В глазах у него защипало, они как будто ввалились. Веки отяжелели. Энергия вытекала из него через какую-то пробоину в теле. Предупреждения выносились с удручающей регулярностью, но выстрелов не было. Баркович заткнулся. Стеббинс снова стал прячущимся сзади невидимым призраком.

Стрелки наручных часов показывали 11:40.

Скоро придет час ведьм, подумал он. Час, когда раскрываются могилы и сгнившие мертвецы покидают их. Час, когда хорошие мальчики засыпают. Час, когда прекращаются любовные игры. Час, когда запоздавшие пассажиры клюют носом в вагонах метро. Час, когда по радио передают Гленна Миллера, когда бармены подумывают о том, чтобы убирать стулья, когда…

Перед ним опять возникло лицо Джен. Он вспомнил, как целовался с ней в Рождество – почти полгода назад, под веткой омелы, которую его мать каждый год вешала на большую люстру в кухне. Детские глупости. Вспомни, где ты. Ее удивленные мягкие губы не сопротивлялись. Милый поцелуй. Он мечтал о таком. Его первый поцелуй. Он еще раз поцеловал ее, когда провожал домой. Они стояли у ее дома, прислушиваясь к беззвучному рождественскому снегопаду. И это было больше, чем милый поцелуй. Он обвил руками ее талию. Она обвила его шею, сцепила пальцы, глаза ее закрылись (а он подглядывал), он чувствовал – конечно, сквозь пальто, – как ее мягкая грудь прижимается к его груди. Он хотел сказать, что любит ее, но нет… Это было бы слишком быстро.

А после этого они учили друг друга. Она учила его, что книги надо просто читать и откладывать в сторону, а не изучать (он был зубрилой, что удивило Джен; ее удивление сначала рассердило его, но потом он сумел и сам увидеть в этом смешную сторону). Он учил ее вязать. И это тоже было забавно. Вязать его научил не кто-нибудь, а отец… до того, как Взвод забрал его. А отца Гаррати учил вязать его отец. По-видимому, вязание было чем-то вроде семейной традиции среди мужчин клана Гаррати. Джен увлеклась вязанием и вскоре превзошла его в мастерстве. Он пыхтел над шарфами и варежками, а она принялась за свитера, джемпера, затем перешла к вязанию крючком и даже к плетению кружев; от этого она, впрочем, отказалась, едва овладев мастерством. Сказала, что это пустая забава.

А еще он научил ее танцевать румбу и ча-ча-ча, танцы, которым учился сам, проводя каждое воскресное утро (казавшееся ему бесконечным) в Школе современных танцев миссис Амелии Доргенс… Его туда отдала мать, а он сопротивлялся как мог. Но мать, к счастью, была упряма.
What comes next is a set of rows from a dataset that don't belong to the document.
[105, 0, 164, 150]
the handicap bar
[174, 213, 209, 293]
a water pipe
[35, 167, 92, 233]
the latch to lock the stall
Он думал об игре света и тени на почти безупречном овале лица Джен, о ее походке, о модуляциях голоса, о непринужденном и манящем покачивании бедер и с ужасом спросил себя, что же он делает здесь ночью на дороге. Он хотел оказаться рядом с ней. Хотел повторить все, но иначе. Ему вспомнилось загорелое лицо Главного, его седоватые усы, очки с зеркальными стеклами, и его охватил такой страх, что ноги подкосились, как резиновые. Зачем я здесь? – пронесся в голове отчаянный вопрос, и не было на него ответа, поэтому вопрос вернулся: Зачем я…

В темноте грохнули выстрелы, и послышался звук, который ни с чем невозможно спутать: человеческое тело плюхнулось, как мешок, на дорогу. Страх вернулся, обжигающий, удушливый страх, от которого хотелось нырнуть в кусты и бежать, бежать без оглядки, пока он снова не окажется в безопасности, рядом с Джен.

Макврайс идет, чтобы пережить Барковича. А он будет идти ради Джен. Родственники и подруги участников Долгой Прогулки имеют право на место в передних рядах. Значит, он увидит ее.

Он снова вспомнил, как целовал другую девушку, и ему стало стыдно.